Bangladeshi Youth Organization (BYO) celebrates its 40th anniversary

AN ORGANIZATION that was a pioneer in supporting early South Asian migrants in Bradford city center celebrates its 40th anniversary this month.

The Bangladeshi Youth Organization (BYO), based in Manningham, was established in 1982 as minority communities struggled to make their voices heard.

BYO will mark the occasion on August 31 with an event at its center.

Mohammed Joynal is project manager at BYO.

“It was a fantastic trip. There have been challenges like austerity and the pandemic, but we have succeeded,” said Joynal, who has worked at BYO for 22 years.

“We are proud to have had a positive impact, and we will continue to do so.”

Mohamed JoynalThe BYO youth club in the 1990s

The BYO was set up to serve South Asians in Manningham, many of whom were recent migrants, while there were also many who were second generation, born and raised in Bradford.

In the years that followed – and as Bradford became increasingly diverse – he also supported people from a variety of other backgrounds.

“Bradford is different now, he’s changed – but for the better,” said Joynal, 45, who was born in Bangladesh and moved to the UK aged 11.

“There weren’t many organizations to support South Asians at the time. People came from rural Bangladesh or Pakistan to modern Britain, sometimes they didn’t know anyone here and had no friends.

Mohamed JoynalChildren enjoying the BYO youth club in the 90s

Mohamed JoynalThe BYO gambling program was popular in the 1980s and 1990s

“Racism was very present in your face. You had the National Front and the Honeyford affair. So many battles have been fought, including the campaign to have halal meat in schools.

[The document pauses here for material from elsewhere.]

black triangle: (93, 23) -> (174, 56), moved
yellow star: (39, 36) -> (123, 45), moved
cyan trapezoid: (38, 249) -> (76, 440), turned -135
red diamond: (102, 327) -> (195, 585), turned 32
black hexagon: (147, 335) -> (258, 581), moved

“The BYO was installed in a basement at 40 Cornwall Road. The things we take for granted today weren’t cheap – we were on the front line.

“We would like to talk to the elders and capture all of this in a book one day.”

Mohamed JoynalLord Mayor of Bradford Bob Sowman visits the BYO. Around 1993 or 1994

The achievements of BYO notably helped to form the Manningham Housing Association (MHA) in 1986.

“The MHA was the first BAME-run housing association in the north, if not the whole country,” Joynal said.

“Minority families needed bigger houses – which was lacking at the time.

“BYO has also supported young people who have been abandoned by schools. Some now work for the Ministry of the Interior, in health, in education and some are on our board of directors.

Mohamed JoynalThe BYO football team after winning a tournament in the 90s

BYO is “drafting” plans to support more people amid the cost of living crisis.

It also runs a number of initiatives, including a women’s walking group, a gardening group, men’s health sessions and a cycling club.

“It’s been a great 40 years – we look forward to the next 40,” concluded Joynal.